Yes, I missed the flowers, for a while.  Then I saw, and I was stunned.  But they were just flowers.  And after all, Jesus was just another guest at a wedding.  We know who Jesus is.  We are reading this story, and looking at Jesus from this side of the Crucifixion and the Resurrection.  But they, the guests at the wedding didn’t know.  Most everyone else in this little drama is oblivious to who Jesus was.

The disciples saw, and belief was born.  Emptiness began to be filled by Jesus.  Maybe that’s all that’s important at that point.  Maybe the flowers, the water to wine, the glory are just the beginnings of how Jesus fills and transforms emptiness into belief.

So each day brings the possibility that you might see.  Each day could be the day you are let in on the secret.  This day, or tomorrow, or the next something of the glory of Jesus could be revealed and poured into your emptiness, as it were.  If you are receptive.

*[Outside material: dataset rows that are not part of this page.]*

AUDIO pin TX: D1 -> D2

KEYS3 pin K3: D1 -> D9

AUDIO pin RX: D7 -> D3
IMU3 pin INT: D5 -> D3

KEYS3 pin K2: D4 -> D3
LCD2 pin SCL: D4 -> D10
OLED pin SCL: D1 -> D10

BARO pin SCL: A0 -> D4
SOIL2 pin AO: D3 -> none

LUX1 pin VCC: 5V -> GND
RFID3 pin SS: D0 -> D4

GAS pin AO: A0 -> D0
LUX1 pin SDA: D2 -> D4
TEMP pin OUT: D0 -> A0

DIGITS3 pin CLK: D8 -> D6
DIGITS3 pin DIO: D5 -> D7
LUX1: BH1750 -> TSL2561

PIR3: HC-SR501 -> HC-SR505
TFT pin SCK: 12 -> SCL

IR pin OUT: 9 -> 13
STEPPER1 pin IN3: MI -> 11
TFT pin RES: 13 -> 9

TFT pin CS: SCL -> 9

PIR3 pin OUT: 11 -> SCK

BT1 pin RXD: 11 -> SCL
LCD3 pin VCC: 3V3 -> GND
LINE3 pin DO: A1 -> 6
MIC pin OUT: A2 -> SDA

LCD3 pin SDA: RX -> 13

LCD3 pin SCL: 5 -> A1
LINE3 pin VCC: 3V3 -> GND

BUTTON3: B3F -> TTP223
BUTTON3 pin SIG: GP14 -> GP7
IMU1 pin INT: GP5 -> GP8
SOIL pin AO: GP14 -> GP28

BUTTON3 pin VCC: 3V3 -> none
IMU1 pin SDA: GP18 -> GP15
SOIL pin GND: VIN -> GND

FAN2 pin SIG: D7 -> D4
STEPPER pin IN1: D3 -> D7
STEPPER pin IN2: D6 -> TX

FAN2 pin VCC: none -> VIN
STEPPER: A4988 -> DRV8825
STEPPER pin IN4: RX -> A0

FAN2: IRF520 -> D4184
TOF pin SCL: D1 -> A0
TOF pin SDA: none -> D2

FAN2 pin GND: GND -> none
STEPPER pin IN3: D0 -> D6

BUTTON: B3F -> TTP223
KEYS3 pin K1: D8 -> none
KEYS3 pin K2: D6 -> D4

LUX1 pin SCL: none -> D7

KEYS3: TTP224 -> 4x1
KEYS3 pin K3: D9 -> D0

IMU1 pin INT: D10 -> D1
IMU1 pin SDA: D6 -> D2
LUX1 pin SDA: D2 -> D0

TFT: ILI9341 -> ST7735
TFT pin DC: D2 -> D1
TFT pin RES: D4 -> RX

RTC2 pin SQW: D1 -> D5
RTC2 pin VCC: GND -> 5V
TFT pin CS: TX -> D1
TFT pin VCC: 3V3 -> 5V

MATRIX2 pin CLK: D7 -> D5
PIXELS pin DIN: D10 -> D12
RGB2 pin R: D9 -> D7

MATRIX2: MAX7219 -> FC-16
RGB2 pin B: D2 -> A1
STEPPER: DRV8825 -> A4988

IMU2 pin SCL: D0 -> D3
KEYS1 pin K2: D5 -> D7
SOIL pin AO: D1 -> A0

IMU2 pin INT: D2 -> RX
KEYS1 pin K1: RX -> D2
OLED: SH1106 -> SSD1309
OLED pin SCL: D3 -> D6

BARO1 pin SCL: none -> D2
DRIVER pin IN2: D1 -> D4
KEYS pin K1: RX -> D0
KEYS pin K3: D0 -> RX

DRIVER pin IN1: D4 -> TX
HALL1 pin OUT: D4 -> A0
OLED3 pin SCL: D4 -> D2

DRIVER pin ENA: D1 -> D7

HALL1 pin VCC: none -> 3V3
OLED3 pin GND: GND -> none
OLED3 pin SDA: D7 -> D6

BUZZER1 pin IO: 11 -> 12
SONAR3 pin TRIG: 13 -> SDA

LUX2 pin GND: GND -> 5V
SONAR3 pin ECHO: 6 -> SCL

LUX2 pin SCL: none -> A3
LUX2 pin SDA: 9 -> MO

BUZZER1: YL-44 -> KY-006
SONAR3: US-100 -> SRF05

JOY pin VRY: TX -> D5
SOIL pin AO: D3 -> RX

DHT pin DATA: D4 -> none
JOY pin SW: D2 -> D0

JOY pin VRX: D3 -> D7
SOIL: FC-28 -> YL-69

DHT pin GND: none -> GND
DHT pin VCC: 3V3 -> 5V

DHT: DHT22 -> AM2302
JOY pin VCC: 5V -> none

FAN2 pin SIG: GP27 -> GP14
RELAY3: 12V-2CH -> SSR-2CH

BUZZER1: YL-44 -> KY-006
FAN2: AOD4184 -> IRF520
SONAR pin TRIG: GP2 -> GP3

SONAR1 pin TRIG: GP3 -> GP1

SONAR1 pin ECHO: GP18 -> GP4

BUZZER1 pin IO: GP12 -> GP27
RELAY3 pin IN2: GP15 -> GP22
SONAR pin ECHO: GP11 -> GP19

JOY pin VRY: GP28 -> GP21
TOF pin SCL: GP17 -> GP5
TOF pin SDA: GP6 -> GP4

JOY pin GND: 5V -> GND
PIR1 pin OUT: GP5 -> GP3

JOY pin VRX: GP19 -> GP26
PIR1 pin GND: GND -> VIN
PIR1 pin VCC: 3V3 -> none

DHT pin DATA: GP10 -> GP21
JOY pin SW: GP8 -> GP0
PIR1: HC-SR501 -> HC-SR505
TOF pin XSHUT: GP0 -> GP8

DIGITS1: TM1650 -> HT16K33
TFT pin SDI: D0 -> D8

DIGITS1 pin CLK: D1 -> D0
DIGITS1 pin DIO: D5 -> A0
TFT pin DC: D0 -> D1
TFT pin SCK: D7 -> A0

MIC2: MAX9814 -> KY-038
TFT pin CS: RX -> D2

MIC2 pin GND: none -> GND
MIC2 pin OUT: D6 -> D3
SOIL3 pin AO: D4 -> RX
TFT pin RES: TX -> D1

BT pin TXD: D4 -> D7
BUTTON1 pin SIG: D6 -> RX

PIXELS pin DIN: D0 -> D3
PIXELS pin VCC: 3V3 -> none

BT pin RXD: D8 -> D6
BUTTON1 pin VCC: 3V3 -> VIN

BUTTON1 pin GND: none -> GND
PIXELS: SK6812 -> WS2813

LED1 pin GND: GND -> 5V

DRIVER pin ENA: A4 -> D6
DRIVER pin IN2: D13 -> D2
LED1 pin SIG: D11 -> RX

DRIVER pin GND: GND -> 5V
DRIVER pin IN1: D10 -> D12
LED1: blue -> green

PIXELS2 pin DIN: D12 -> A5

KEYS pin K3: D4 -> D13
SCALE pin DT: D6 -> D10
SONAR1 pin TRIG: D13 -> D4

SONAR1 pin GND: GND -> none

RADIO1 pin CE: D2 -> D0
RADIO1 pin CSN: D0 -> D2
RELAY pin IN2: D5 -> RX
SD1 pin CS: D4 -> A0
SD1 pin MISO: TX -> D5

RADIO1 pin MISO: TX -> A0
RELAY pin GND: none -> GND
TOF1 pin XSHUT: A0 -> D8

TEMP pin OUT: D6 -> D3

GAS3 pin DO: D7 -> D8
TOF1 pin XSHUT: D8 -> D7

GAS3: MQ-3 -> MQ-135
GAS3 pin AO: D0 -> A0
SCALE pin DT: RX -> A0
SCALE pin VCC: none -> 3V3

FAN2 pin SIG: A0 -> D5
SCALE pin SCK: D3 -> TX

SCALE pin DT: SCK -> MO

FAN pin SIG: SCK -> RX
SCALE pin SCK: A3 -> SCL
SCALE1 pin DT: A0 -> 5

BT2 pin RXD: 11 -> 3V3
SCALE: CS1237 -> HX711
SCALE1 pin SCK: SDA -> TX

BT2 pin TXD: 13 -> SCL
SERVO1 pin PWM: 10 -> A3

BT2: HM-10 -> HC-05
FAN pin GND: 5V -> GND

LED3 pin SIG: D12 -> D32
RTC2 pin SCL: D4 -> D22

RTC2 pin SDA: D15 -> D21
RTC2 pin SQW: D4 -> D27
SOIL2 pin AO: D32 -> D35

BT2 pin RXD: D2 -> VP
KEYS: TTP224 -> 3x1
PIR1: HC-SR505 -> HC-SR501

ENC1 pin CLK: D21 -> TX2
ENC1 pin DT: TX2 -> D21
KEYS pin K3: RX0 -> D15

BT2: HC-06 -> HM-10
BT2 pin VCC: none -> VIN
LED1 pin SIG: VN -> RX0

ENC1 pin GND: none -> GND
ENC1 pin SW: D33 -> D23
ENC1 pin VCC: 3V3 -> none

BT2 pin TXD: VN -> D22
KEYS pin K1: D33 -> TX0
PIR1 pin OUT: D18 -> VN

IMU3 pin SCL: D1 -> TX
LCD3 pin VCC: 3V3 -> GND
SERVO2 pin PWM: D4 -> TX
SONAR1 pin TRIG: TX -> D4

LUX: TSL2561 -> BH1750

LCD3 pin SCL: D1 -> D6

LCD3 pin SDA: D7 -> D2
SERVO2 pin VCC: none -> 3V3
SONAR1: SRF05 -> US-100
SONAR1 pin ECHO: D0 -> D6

Once you see, you’ll never be the same again.  Once you see what’s revealed, you will begin to believe.  Once you believe, once you’ve been filled, well, who knows what could happen?

John wrote at the end of his gospel:
Jesus worked many other signs for his disciples, and not all of them are written in this book.  But these are written so that you will put your faith in Jesus as the Messiah and the Son of God.  If you keep on having faith in him, you will have true life.  (John 20:30-31, CEV)

In other words, Jesus, and your ongoing faith in him will have an ongoing effect on your emptiness.  Emptiness will be filled with life by the Lord.

Be on the watch, then.  John said the water-into-wine was the first sign and there were many others.  All around us, signs are being given--everyday, ordinary signs, behind the scenes, performed by Jesus.  Just so you would see, and be filled with life.